Mount St. Helens: A world apart?

  • Coldwater Lake, created when landslide debris blocked stream outlets during the 1980 Mount St. Helens eruption.

    Lisa Song
  • New plants take root in the hummocks region of St. Helens.

    Lisa Song
  • One of Crisafulli's field assistants measures a frog. Amphibians have been quick to colonize the post-eruption landscape.

    Lisa Song
  • An exhibit at the Mount St. Helens Johnston Ridge Observatory. Red lights indicate the direction of the 1980 eruption landslide.

    Lisa Song

The hummocks of Mount St. Helens' northern slope look decidedly haphazard. Barren, knuckle-shaped hills alternate with groves of red alder. A straggly willow grows from a mound of rocky soil. Patches of yellow moss are broken by wild strawberry blossoms and the occasional flare of red paintbrush. The effect is unsettling, as if the landscape were the result of a giant habitat-components lottery.

Seated on the banks of a small pond in mid-May, ecologist Charlie Crisafulli stuffs a frog into a sandwich bag. "Trap three," Crisafulli says to a field assistant taking notes. He holds a ruler to the animal and gently pinches it so its limbs splay out. "Length of 152 (millimeters), and snout, vent, 74 (millimeters). We have a bulbous male."

Crisafulli releases the frog into the murky water with a plop. Twenty-four hours ago, his team planted funnel traps in six different ponds; now, they're cataloguing the captured amphibians.

In the 31 years since a volcanic eruption obliterated the mountain's forests and showered its lakes with burning debris, amphibians have returned with astounding speed. The Western toad and Pacific treefrog led the way, and by 1990, all the pond-dwelling amphibians that typically inhabit southern Washington's Cascade Range were somewhere on the volcano. Part of that abundance is due to the post-eruption environment: It's taken longer for predators to return, and there's less competition for habitat. It also helps that the hummocks region lies within the Mount St. Helens National Volcanic Monument, a 110,000-acre area around the summit where the landscape has been left mostly untouched. It's essentially a living laboratory of how an ecosystem recovers without human tinkering.

That's the theory, anyway. But the monument has never truly stood in isolation; its borders are dotted with timber farms and its rivers flow past a fish hatchery and several towns. As a result, human-influenced changes have sometimes clashed -- and blended -- with the mountain's "natural" recovery. A push here, a snip there, and what has emerged is a landscape of surprises, one that blurs the line between expected regrowth, deliberate engineering and random chance.

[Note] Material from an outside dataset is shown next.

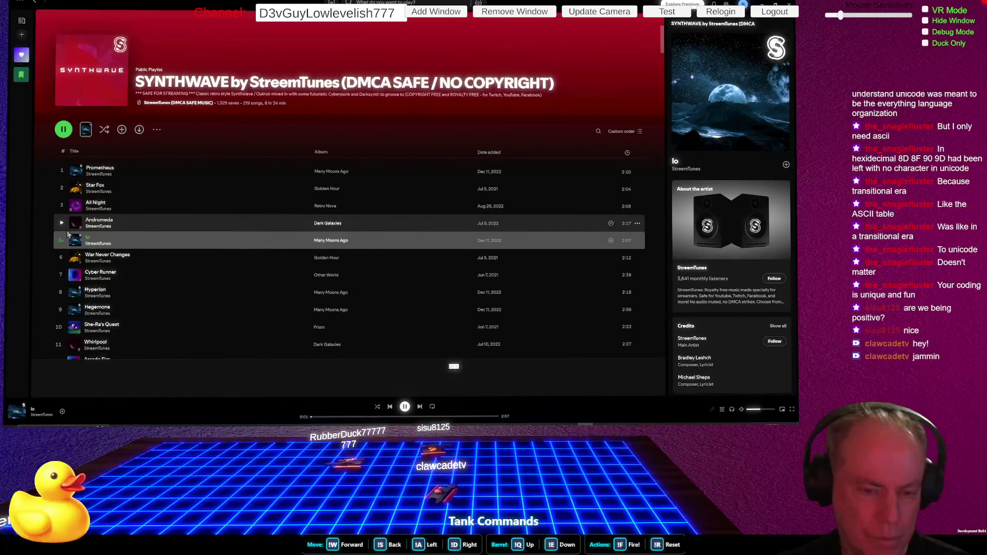
pyautogui.click(61, 258)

In 1979, St. Helens was postcard-perfect, a snow-capped cone rising 9,700 feet above southern Washington. Over 500,000 people visited that year to hike, hunt, camp and fish. Farther downslope, the mountain hosted a thriving timber industry.

The earthquakes began in March of 1980. For two months they rocked the mountain, as magma pushed its northern slope outward. Then, on May 18, that slope collapsed in the biggest landslide in recorded history. A mixture of steam, rocks and hot gas exploded sideways from the crater, charging down the mountainside and prompting huge mudflows as it melted ice and snow.

The mountain's lush, coniferous forests were flattened. Fifty-seven people died, and nearby communities feared further damage from subsequent landslides. Many thought it would be decades before the mountain resembled its former self. But the volcano was also a scientific gold mine, and in 1982, Congress passed the National Volcanic Monument Act. Everything within the new monument -- which encompassed some of the worst-hit federal, state and private lands -- became Forest Service land, necessitating complex land swaps. Although the monument is open to the public, mining and tree harvesting were banned within its borders, along with off-road motor vehicles. Some 25 percent of the monument received further protection as a research area where visitors are restricted to specific trails. So it was that the monument became a haven for science, education and recreation, allowing "geologic forces and ecological succession to continue substantially unimpeded."

Today, the contrast between the monument and its surroundings is absolute. Thick conifers turn the slopes of bordering Weyerhaeuser lands a uniform dark green; metal signs along the road read Planted 1992; Planted 1986; Planted 2001. Meanwhile, the monument is a checkerboard of habitats,  each marking a different stage of ecological recovery: dazzling fields of wildflowers, a barren pumice plain, saplings in the hummocks. For Crisafulli, it's this diversity that makes the monument special: Because of the sheer variety of available niches, it may now be more biologically diverse than before the eruption. That's partly why Crisafulli has worked on the mountain since 1980, first as a graduate student monitoring the return of small mammals, then later as an ecologist with the U.S. Forest Service.